I used Cutmix method to augment the data, code available at CutMix data augmentation for image classification.
tf.data.Dataset.from_tensor_slices is used in this code to prepare the input pipeline. In order to feed to training data in Cutmix, two copies of training data is generated like:
train_ds_one = (tf.data.Dataset.from_tensor_slices((train_x, train_y)).shuffle(batch_size * 100)) train_ds_two = (tf.data.Dataset.from_tensor_slices((train_x, train_y)).shuffle(batch_size * 100)) train_ds = tf.data.Dataset.zip((train_ds_one, train_ds_two)) train_ds_cmu = ( train_ds.shuffle(batch_size * 100) .map(cut_mix, num_parallel_calls=AUTO) .batch(batch_size).prefetch(AUTO) )
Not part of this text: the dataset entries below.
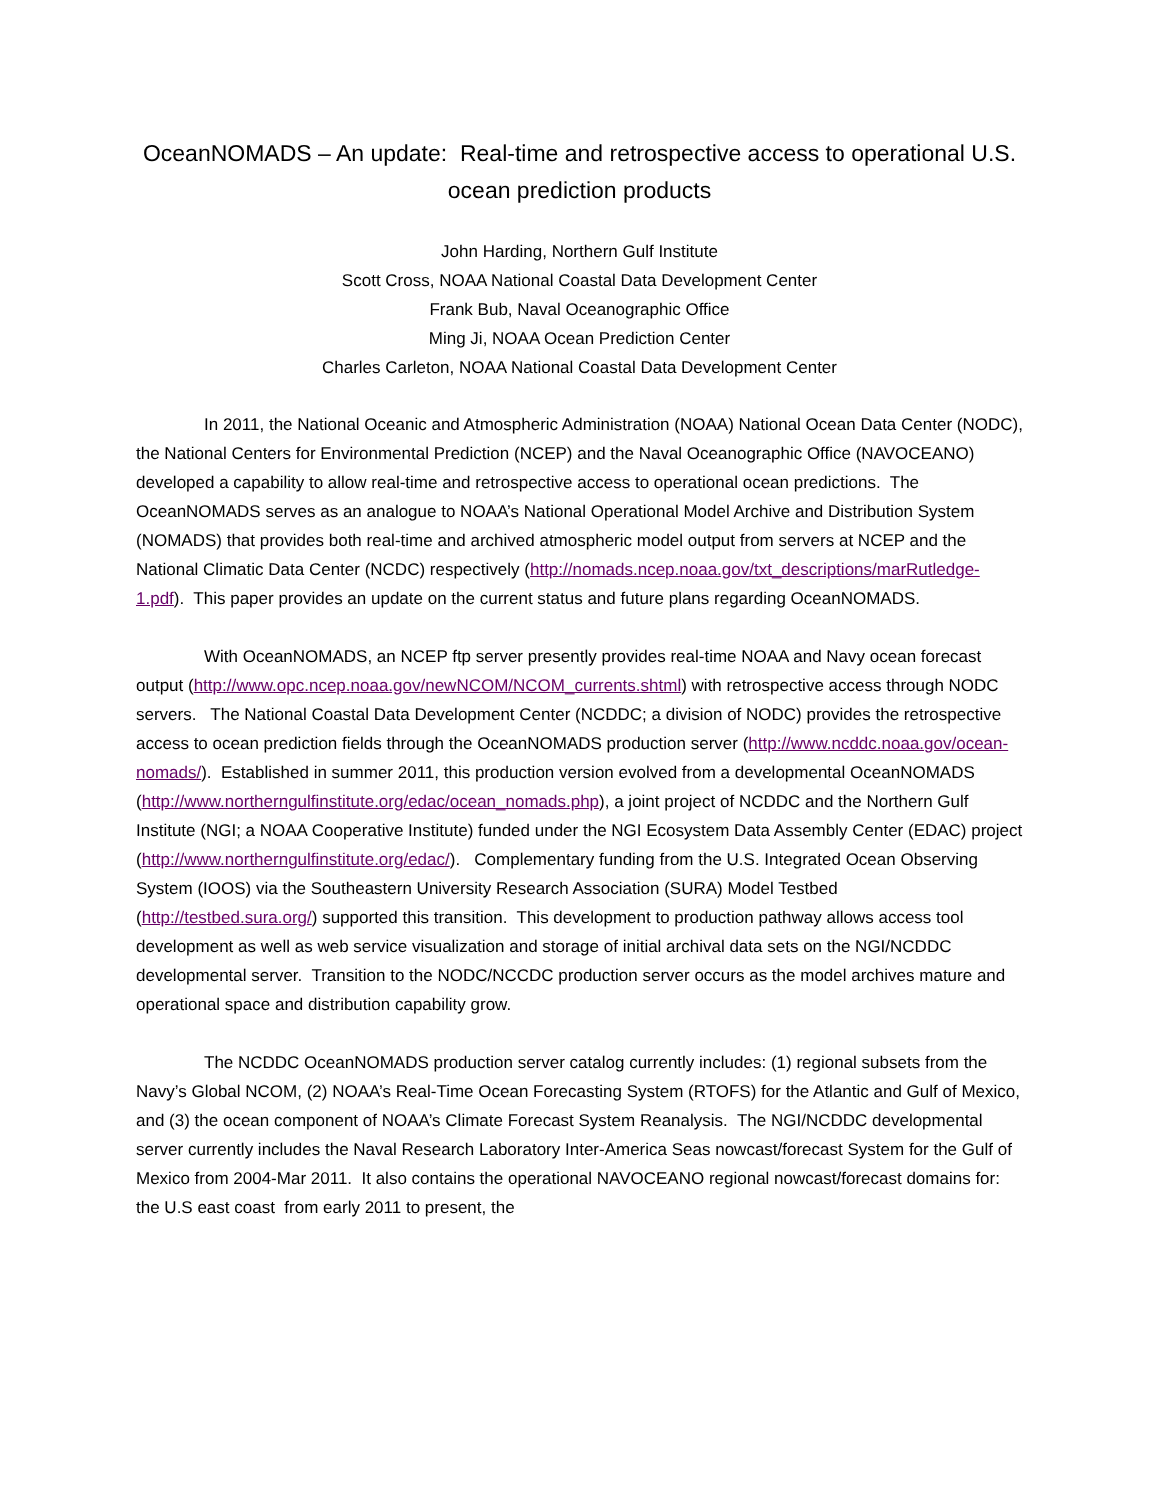OceanNOMADS – An update: Real-time and retrospective access to operational U.S. ocean prediction products
John Harding, Northern Gulf Institute
Scott Cross, NOAA National Coastal Data Development Center
Frank Bub, Naval Oceanographic Office
Ming Ji, NOAA Ocean Prediction Center
Charles Carleton, NOAA National Coastal Data Development Center
In 2011, the National Oceanic and Atmospheric Administration (NOAA) National Ocean Data Center (NODC), the National Centers for Environmental Prediction (NCEP) and the Naval Oceanographic Office (NAVOCEANO) developed a capability to allow real-time and retrospective access to operational ocean predictions. The OceanNOMADS serves as an analogue to NOAA’s National Operational Model Archive and Distribution System (NOMADS) that provides both real-time and archived atmospheric model output from servers at NCEP and the National Climatic Data Center (NCDC) respectively (http://nomads.ncep.noaa.gov/txt_descriptions/marRutledge-1.pdf). This paper provides an update on the current status and future plans regarding OceanNOMADS.
With OceanNOMADS, an NCEP ftp server presently provides real-time NOAA and Navy ocean forecast output (http://www.opc.ncep.noaa.gov/newNCOM/NCOM_currents.shtml) with retrospective access through NODC servers. The National Coastal Data Development Center (NCDDC; a division of NODC) provides the retrospective access to ocean prediction fields through the OceanNOMADS production server (http://www.ncddc.noaa.gov/ocean-nomads/). Established in summer 2011, this production version evolved from a developmental OceanNOMADS (http://www.northerngulfinstitute.org/edac/ocean_nomads.php), a joint project of NCDDC and the Northern Gulf Institute (NGI; a NOAA Cooperative Institute) funded under the NGI Ecosystem Data Assembly Center (EDAC) project (http://www.northerngulfinstitute.org/edac/). Complementary funding from the U.S. Integrated Ocean Observing System (IOOS) via the Southeastern University Research Association (SURA) Model Testbed (http://testbed.sura.org/) supported this transition. This development to production pathway allows access tool development as well as web service visualization and storage of initial archival data sets on the NGI/NCDDC developmental server. Transition to the NODC/NCCDC production server occurs as the model archives mature and operational space and distribution capability grow.
The NCDDC OceanNOMADS production server catalog currently includes: (1) regional subsets from the Navy’s Global NCOM, (2) NOAA’s Real-Time Ocean Forecasting System (RTOFS) for the Atlantic and Gulf of Mexico, and (3) the ocean component of NOAA’s Climate Forecast System Reanalysis. The NGI/NCDDC developmental server currently includes the Naval Research Laboratory Inter-America Seas nowcast/forecast System for the Gulf of Mexico from 2004-Mar 2011. It also contains the operational NAVOCEANO regional nowcast/forecast domains for: the U.S east coast from early 2011 to present, the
In Cutmix, new virtual image is generated with combination of two images from the current batch.
- I’m utilizing a 200 batchsize, and cutmix function retrieving 200 augmented images. How did we obtain 200 augmented images? Why not more or less?
- Which two images are chosen to create a new virtual sample? In my point of view it could be a completely random selection of two images. Suppose Image1 and Image5 are selected to create a new image, but why not select Image1 and Image2, then Image1 and Image3, then Image1 and Image4, and so on?